Mounted (with or without stirrups)
Start at walk, and proceed to trot

  • Holding onto reins with one hand, let other arm hang down with hand
  • behind thigh.
  • Inhale, exhale lift thighs off of horse holding calves lightly against
  • horse; buttocks are relaxed.
  • Inhale into abdomen, relax hips and thighs without losing tone
  • Stretch up back through back of neck, with chin level.
  • Body should be toned but relaxed.
  • Shoulders, hips and ankles are aligned. Ankle should be under the trochanter joint, NOT aligned with the buttocks.
  • Rider is in a state of balance without tension.
  • When trotting maintain an even breathing rhythm, using the lower abs to bounce your seat as though you are sitting on a trampoline or mattress. The feeling is to get the seat to bounce the horse rather than the horse bouncing the rider.

2. Modified Twist
MT

  • Stand about 3 feet from a mounting block or chair
  • right side to block.
  • Place  right foot on block
  • Exhale and slowly twist away from block starting with navel,  then ribs, and finally shoulders
  • Stretch right hand toward the right foot palm out
  • Place left hand behind back
  • Look slightly upward and over the left shoulder.
  • Hold and breathe normally.
  • Repeat to left side.

Mounted Twist (Keep your Stirrups)
Walk and Trot

  • Holding reins with right hand, inhale deeply, exhale and slowly twist from navel, ribs, shoulders and finally head.
  • Inhale place left hand on cantle exhale and deepen twist.
  • Keep buttocks and knees relaxed breathe normally.
  • Slowly untwist.
  • Switch reins to left hand and repeat to right.

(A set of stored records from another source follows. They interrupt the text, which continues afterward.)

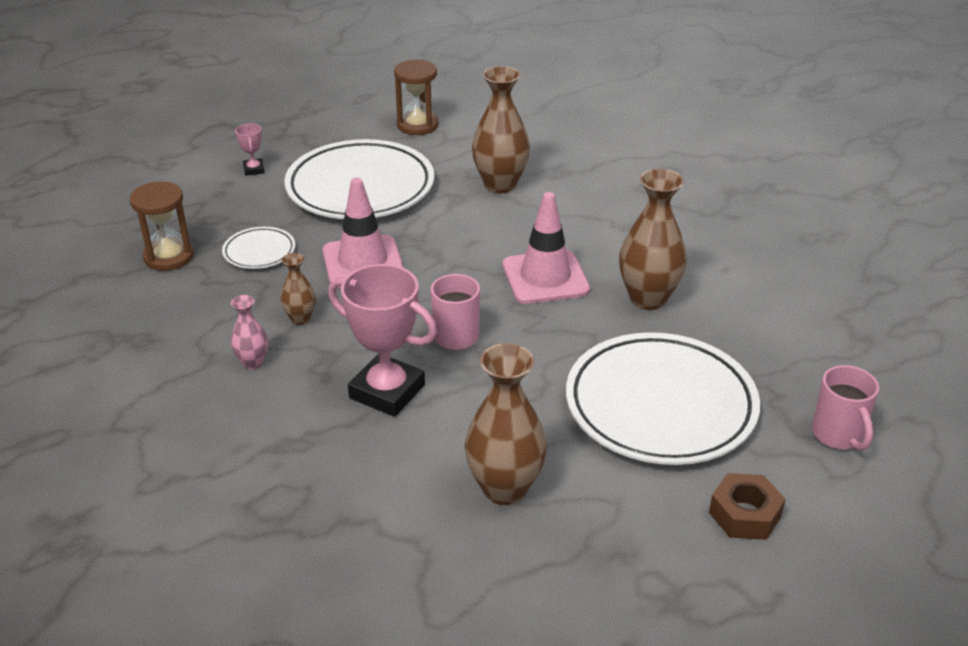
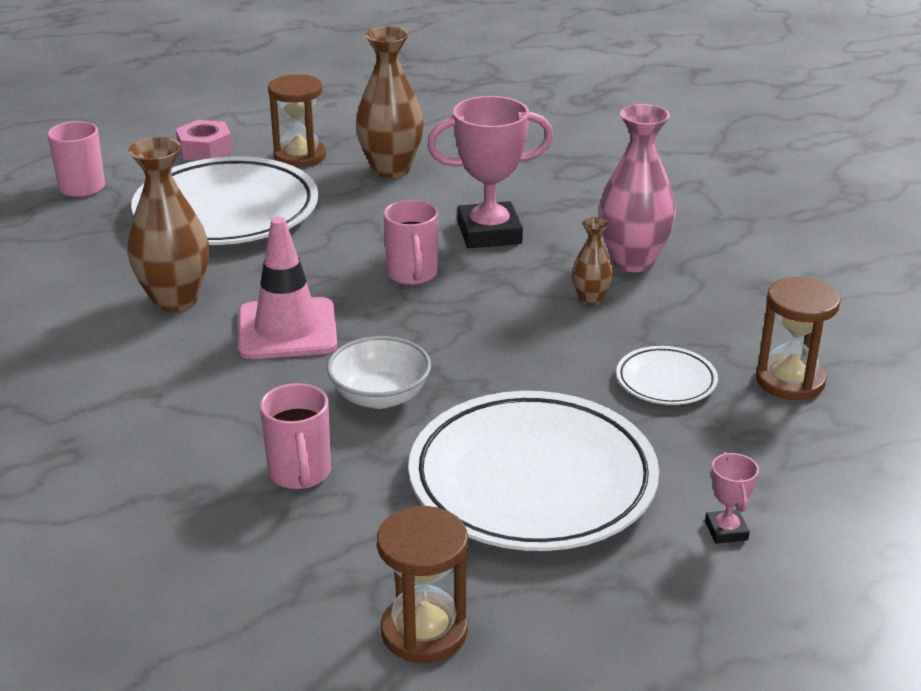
camera: 175 degrees left, 5 degrees down
pink vase [231,295,268,369] -> pink vase [599,104,676,272], size x1.94
pink traffic cone [322,178,404,288] -> none
pink trophy [328,264,437,417] -> pink trophy turned 45 degrees counterclockwise [427,96,553,248]
brown vase [472,66,530,194] -> pink mug [260,383,331,489]
brown nut [709,473,786,540] -> pink nut [176,120,233,161]
none -> brown hourglass [268,74,326,168]
none -> white bowl [327,336,431,409]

3. Abdominal Lift and Downward Facing Dog
 DFD

  • Place hands on mounting block or chair. Walk feet back until they are about three feet from block, parallel and 12 inches apart.  Exhale, roll up on toes, lift abdomen, round shoulders, tighten buttocks.
  • Inhale, step heels down, flatten back stretch away from hands
  • Push shoulders down, away from ears,  hold and breathe normally slowly turning head side to side to keep the neck relaxed and shoulders down.

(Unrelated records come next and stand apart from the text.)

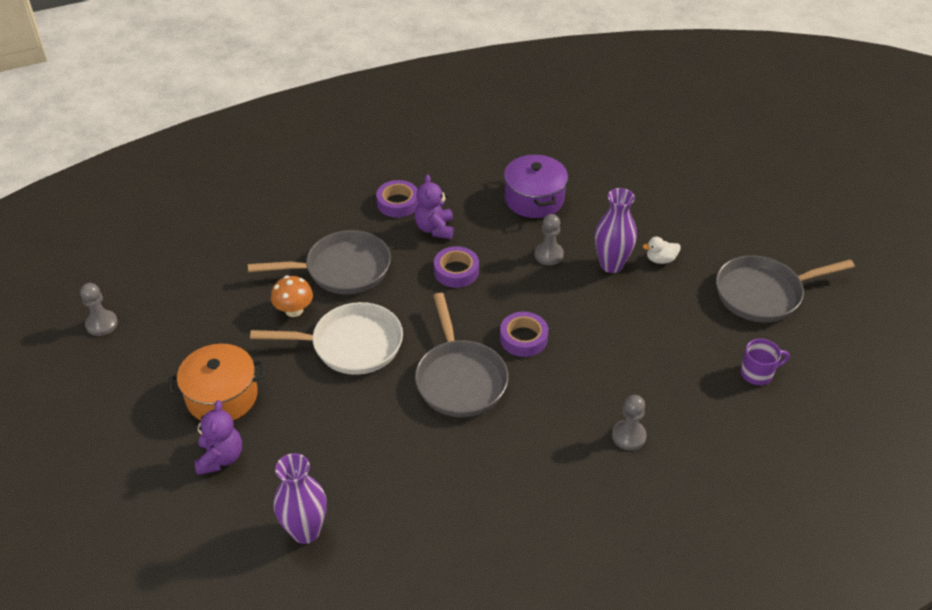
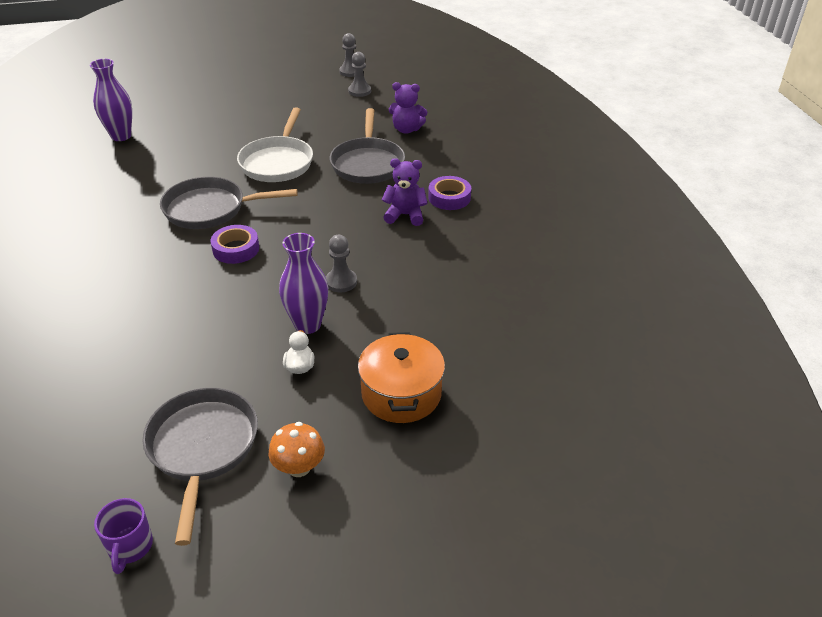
camera: 100 degrees right, 5 degrees down
orange pot [169,344,265,421] -> orange pot moved to [358,332,445,423]
purple teddy bear [194,400,242,475] -> purple teddy bear moved to [389,82,427,134]
orange mushroom [271,276,313,317] -> orange mushroom moved to [269,422,325,477]
purple tape [434,246,479,288] -> none
purple pot [504,154,568,218] -> none
grey pawn [612,395,647,450] -> grey pawn moved to [348,52,371,97]
purple mug [740,339,790,385] -> purple mug moved to [94,498,153,574]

Repeat 5 to 10 times…SLOWLY.

Take time to feel how your body heats up and reacts. Make sure you keep checking your feet to keep them parallel and the same distance from the block; knees over toes, do not tense the knee or hyperextend the knees or back.

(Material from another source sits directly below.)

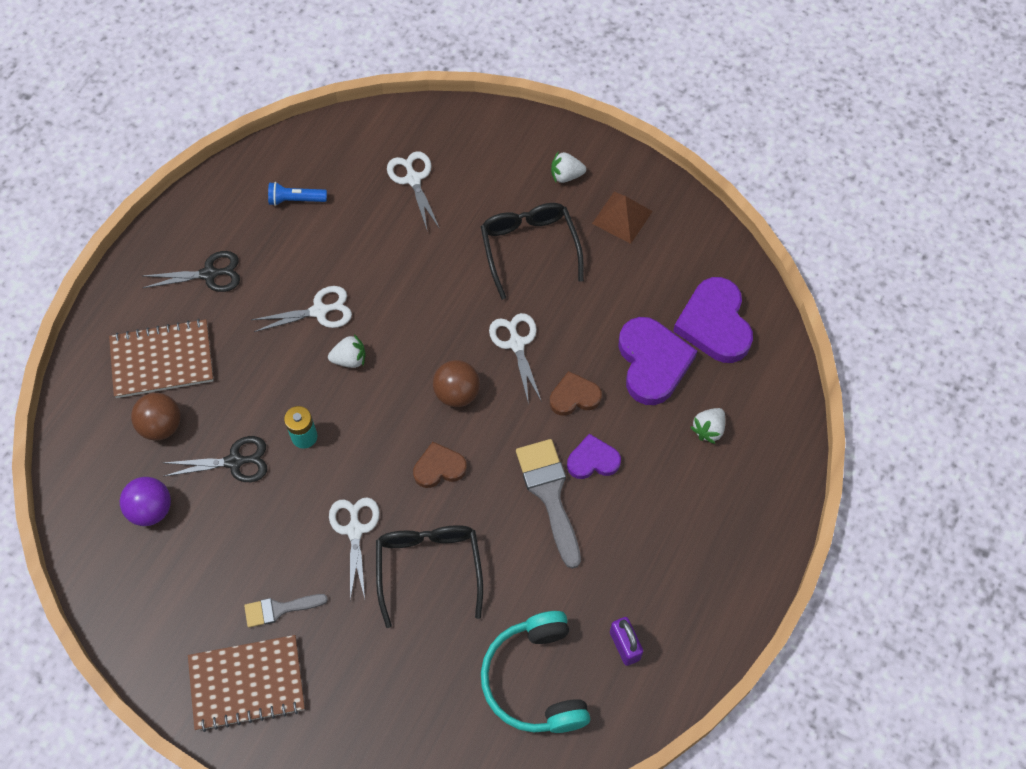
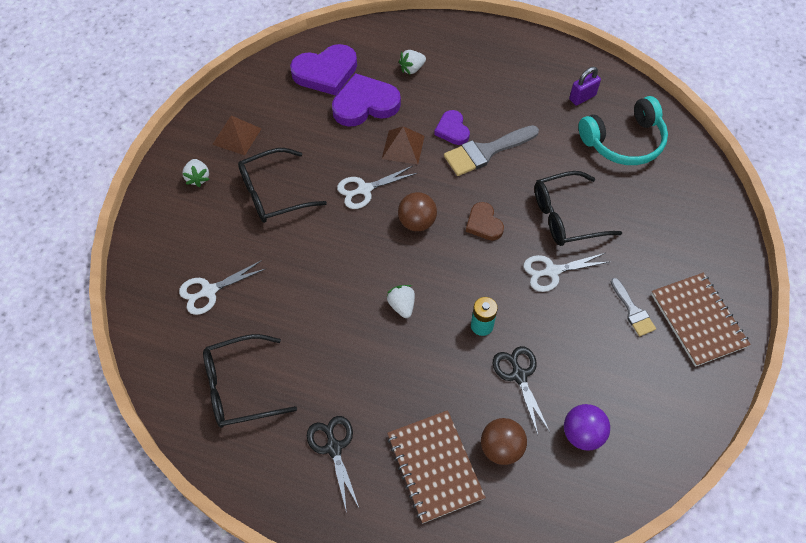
camera: 100 degrees left, 5 degrees down
white scissors [251,286,352,332] -> none
blue flashlight [268,182,327,206] -> black glasses [203,334,297,428]
brown heart [550,371,602,416] -> brown pyramid [382,126,425,165]
white strawberry [691,408,725,444] -> white strawberry turned 120 degrees clockwise [399,50,426,74]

Christine Rossi has been a rider and yoga practitioner for over two thirds of her 62 years.She has been fortunate to learn from many two legged and four legged masters over the years. Yoga has always been an integral part of her practice off the horse, but the idea of integrating the two practices took a long time to incorporate. It wasn’t until 2001 when it was discovered that the debilitating back pain she had dealt with since childhood was the result of a congenital vertebrae malformation and in order to even walk normally again was going to include a spinal fusion. At that point, in an attempt to continue to ride after surgery she was going to have to approach things from a different perspective. Thanks to two yoga instructors, Chris Hoskins and Martin Hunke, she was able to put together a program of rehabilitation and conditioning, get back in the saddle and teach others her ideas. Cancer also became an issue in 2007, but Christine has worked to integrate the daily challenge of continuing health and conditioning into her practice. She currently teaches riding to adults and children out of La Jolla Equestrian Center in Pleasanton, continues her yoga practice and maintains and art studio and business in Berkeley, CA.

3 Responses to

  1. Lin Wool says:

    Thank you East Bay and Christine for the Yoga article. I stretch before climbing on each horse but am always looking for better ways. These yoga exercises are great and I will pass on to students.